In the last decade, new displays have been developed at an ever-increasing pace: bulky cathode ray tubes have been replaced by flat panels and mobile phones, tablets, and navigation systems have proliferated. Seeing this explosion raises tantalizing questions about the future evolution of visual displays:
- Will printed displays be sold by the square yard and glued to the wall?
- Will disposable displays, powered by printed batteries and with built-in storage chips, talk to us from cereal boxes?
- Will we begin wearing display glasses that simulate any kind or number of virtual displays we would ever need?
- Will chip implants directly interface to our brains, eliminating the need for any displays at all?

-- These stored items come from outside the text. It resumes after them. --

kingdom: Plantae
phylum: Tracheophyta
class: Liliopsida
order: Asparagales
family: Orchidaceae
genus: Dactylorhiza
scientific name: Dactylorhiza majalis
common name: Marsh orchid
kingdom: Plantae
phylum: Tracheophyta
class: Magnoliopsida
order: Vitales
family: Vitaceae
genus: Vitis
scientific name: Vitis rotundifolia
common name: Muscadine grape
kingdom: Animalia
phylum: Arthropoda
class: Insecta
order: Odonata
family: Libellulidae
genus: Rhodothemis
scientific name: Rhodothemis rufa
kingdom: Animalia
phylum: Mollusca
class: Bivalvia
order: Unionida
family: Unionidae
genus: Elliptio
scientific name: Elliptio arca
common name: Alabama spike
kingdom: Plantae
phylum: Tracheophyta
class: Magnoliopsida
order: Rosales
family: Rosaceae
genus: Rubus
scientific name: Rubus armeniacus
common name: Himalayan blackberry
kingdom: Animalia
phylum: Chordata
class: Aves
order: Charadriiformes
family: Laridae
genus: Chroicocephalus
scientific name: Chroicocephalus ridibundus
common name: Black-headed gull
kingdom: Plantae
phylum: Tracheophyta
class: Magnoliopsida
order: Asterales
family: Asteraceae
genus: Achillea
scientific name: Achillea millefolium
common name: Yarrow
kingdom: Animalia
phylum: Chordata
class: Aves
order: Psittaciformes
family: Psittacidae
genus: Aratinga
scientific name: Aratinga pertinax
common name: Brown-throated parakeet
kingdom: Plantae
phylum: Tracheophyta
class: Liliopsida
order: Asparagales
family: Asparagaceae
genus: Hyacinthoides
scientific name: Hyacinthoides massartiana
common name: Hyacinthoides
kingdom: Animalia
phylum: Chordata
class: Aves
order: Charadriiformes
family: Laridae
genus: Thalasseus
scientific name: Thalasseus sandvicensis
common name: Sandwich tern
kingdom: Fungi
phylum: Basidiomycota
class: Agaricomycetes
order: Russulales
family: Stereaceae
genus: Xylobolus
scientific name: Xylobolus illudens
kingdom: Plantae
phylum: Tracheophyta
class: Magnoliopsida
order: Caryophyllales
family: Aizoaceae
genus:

These and other questions are explored in Displays: Fundamentals & Applications, which describes existing and emerging display technology. The book begins by presenting the basics of wave optics, geometric optics, light modulation, visual perception, and display measures, along with the principles of holography. It then describes the technology and techniques behind projection displays, projector-camera systems, stereoscopic and autostereoscopic displays, computer-generated holography, and near-eye displays. In addition, the authors discuss how real-time computer graphics and computer vision enable the visualization of graphical 2D and 3D content. The text is complemented by more than 400 rich illustrations, which give readers a clear understanding of existing and emerging display technology.
About the Author: Rolf R. Hainich is senior partner at Hainich & Partner, a technology and management consulting company. He has extensive experience in academic and industrial R&D of real-time computer networking and processing, media technology, optics, and sensors.
Oliver Bimber is the head of the Institute of Computer Graphics at Johannes Kepler University Linz. His research interests include visual computing, real-time rendering and visualization, computer vision, image analysis and processing, optics, and human visual perception in next-generation display and imaging technologies.